I’m jumping around in history a bit, but the poem on the Statue of Liberty might have read: “Take your ‘huddled masses yearning to be free,’ and return them to where they can only yearn to survive.”
That’s not just a message, it’s the way the new administration plans to operate. Trump’s relentless appeal to xenophobia helped get him elected. In other words, millions of Americans wish to treat outsiders viciously. So it’s perversely understandable that he doesn’t seem to be mellowing one bit. He’s placing as the government’s main enforcer of the harsh policies Jeff Sessions, a man who, as a senator, has espoused a stringently anti-immigrant approach. Now he will be in a position to enforce his odious vision. If his boss decides to muster up law-enforcement battalions to force out those who have built a life here illegally, Attorney General Sessions will be only too happy to oblige.

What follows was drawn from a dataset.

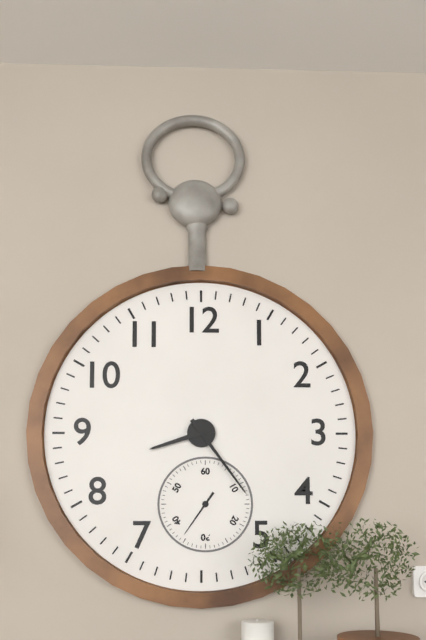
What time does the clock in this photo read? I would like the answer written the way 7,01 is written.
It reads 8,24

Of course, most of us don’t remember why we have this four-day weekend off. We even call it “Turkey Day,” since it has become a celebration of gluttony — along with football, perhaps. It’s Black Friday eve, or if the corporation is really greedy, the same Thursday night, even before the food is digested, when the Yuletide excess so important to their bottom line begins.
Back to U.S. history, Donald Trump is showing an obvious ignorance of it, and not just disdain for the immigrants’ tradition. He clearly needs a refresher course about the Constitution’s guarantees of free expression. So it was that Vice President-elect Mike Pence decided to head for Broadway and take in the musical “Hamilton.” Pence was greeted not just by a mix of cheers and boos, but he also got a pointed lecture. Brandon Victor Dixon, who plays Aaron Burr, went out of character at show’s end to address Pence, who has championed an anti-gay-rights agenda. Dixon pleaded with him to change his ways to support a “diverse group of men and women of different colors, creeds and orientations.” As he was speaking, Pence left. Trump wouldn’t let it go. As usual, he jumped onto Twitter and complained about the cast being “rude.” Then he issued a demand: “Apologize!”
Here’s the thing, Mr. President-elect: In the United States, the chief executive doesn’t get to issue such ultimatums. You need to know that. Your bud Vladimir Putin can stifle free speech, but you cannot, even if you fantasize about wielding such power.
Look no further than the very same Alexander Hamilton, who called freedom of the press “inviolable.” Actually, Hamilton was describing all the First Amendment free-speech rights, although he didn’t think they needed to be spelled out in a separate Bill of Rights, because the original Constitution didn’t constrain them.
Had he known you, 227 years later, he might well have found that it was indeed necessary to spell it all out. By the way, need I remind you that Hamilton himself was an immigrant? We used to celebrate the outsiders who built our nation; it was what Thanksgiving was about. Your election shows that it is now a holiday that has become, well, hollow.
Bob Franken is a longtime broadcast journalist, including 20 years at CNN.